Hai, Ran…! Lama aku tak menulis surat cinta untukmu. Oh, ya, berapa tahun sekarang ya umurmu? Hmmmm…! Tiga tahun lebih kaannn? Duh, Ran…! Nggak berasa banget. Sudah tiga tahun lebih. Itu kalau pacaran sih sudah mulai berantem, cemburu dan diam-diam pergi sama yang lain. Eh, itu kalau pacaran. Kita kan sahabat yah. Bersahabat tiga tahun lebih, kita sudah ke mana saja ya? Ke Bali sekali saat usiamu dua tahun. Belum bisa ngomong. Traveling setengah Bali. Road trip ke tengah hutan tidak jauh dari Jakarta dan road trip ke pantai di Ujung Kulon dan kita menonton bintang-bintang malam. Kemudian kemping berkali-kali ya. Itu sudah membuatku bahagia. Gimana denganmu, Ran? Senang, ‘kan?
Terkadang ya, Ran, aku merasa terlalu posesif terhadapmu. Beyond posesif. Cintaku melebih batasan apa pun. Padamu, tidak pernah ada celah untuk marah. Eh, ingat kan ya, sekarang kamu sudah bisa menyuruhku membuatkan kopi di akhir pekan. Ya ya ya! You’are my big boss, boss! Demi kamu, aku buatkaann. Meskipun terkadang suka khawatir, apa iya anak seumur kamu sudah bisa menikmati kopi susu. Apalagi kalau kebanyakan susu, kamu bilangnya, “Laka, ini bukan kopi, tapi susu.” Ah! Kamu memang benar, kadang akhirnya aku tambahin kan kopi lagi dan kamu pasti bilang, “Ini balu kopi.” Sambil menyeruput dan membuatku berbunga-bunga bahagia sampai ke surga ketika kamu berujar lugu, “Mmmm…! Kopi Laka enaaakk cekali…!”

[Entri Tersimpan]
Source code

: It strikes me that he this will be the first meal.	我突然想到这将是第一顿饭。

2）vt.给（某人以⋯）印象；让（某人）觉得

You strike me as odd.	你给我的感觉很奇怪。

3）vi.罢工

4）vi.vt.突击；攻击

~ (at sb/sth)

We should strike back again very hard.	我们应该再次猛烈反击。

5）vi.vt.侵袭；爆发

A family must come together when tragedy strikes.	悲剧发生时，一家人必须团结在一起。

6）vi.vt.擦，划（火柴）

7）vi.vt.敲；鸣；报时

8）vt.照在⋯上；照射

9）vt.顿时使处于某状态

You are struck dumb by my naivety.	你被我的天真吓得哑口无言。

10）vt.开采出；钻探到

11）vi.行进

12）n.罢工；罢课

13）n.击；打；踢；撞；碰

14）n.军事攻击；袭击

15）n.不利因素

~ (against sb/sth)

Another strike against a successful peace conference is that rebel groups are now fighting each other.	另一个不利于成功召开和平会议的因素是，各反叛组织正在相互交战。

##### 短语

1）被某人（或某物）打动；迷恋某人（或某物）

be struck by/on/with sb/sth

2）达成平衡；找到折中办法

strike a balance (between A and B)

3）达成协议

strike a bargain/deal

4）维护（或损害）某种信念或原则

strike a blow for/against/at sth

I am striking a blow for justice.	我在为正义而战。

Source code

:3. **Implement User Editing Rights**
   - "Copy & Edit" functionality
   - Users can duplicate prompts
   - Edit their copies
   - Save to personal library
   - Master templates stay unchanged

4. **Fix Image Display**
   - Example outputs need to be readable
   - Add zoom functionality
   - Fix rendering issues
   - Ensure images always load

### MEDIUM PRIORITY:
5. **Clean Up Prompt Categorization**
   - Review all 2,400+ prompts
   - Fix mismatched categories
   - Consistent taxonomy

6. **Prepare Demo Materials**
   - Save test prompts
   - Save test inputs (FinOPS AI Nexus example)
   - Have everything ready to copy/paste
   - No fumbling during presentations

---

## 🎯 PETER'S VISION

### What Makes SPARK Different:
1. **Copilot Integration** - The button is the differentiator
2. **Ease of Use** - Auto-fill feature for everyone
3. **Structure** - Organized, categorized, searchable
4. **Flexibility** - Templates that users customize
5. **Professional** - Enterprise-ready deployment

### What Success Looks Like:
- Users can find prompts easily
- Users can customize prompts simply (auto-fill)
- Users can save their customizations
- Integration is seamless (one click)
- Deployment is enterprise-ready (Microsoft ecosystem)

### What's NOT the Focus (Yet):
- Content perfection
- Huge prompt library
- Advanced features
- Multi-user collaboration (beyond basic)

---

• SOAL UNTUK DIKERJAKAN:
1. Ringkaslah bacaan tentang surat untuk Ran dalam dua kalimat.
2. Sebutkan semua tempat tujuan perjalanan bersama Ran yang disebut dalam bacaan.
Entri-entri ini tidak berhubungan dengan bacaan.

• JAWABAN BERURUTAN:
1. Penulis menulis surat cinta untuk Ran, yang kini berusia lebih dari tiga tahun, dan mengenang perjalanan mereka sebagai sahabat, yaitu ke Bali, road trip ke hutan dan ke pantai, serta kemping berkali-kali. Penulis mengaku terlalu posesif terhadap Ran dan bercerita bahwa Ran sekarang sudah bisa menyuruhnya membuatkan kopi susu di akhir pekan, lalu memuji kopi buatan "Laka".

2.
- Bali
- tengah hutan tidak jauh dari Jakarta
- pantai di Ujung Kulon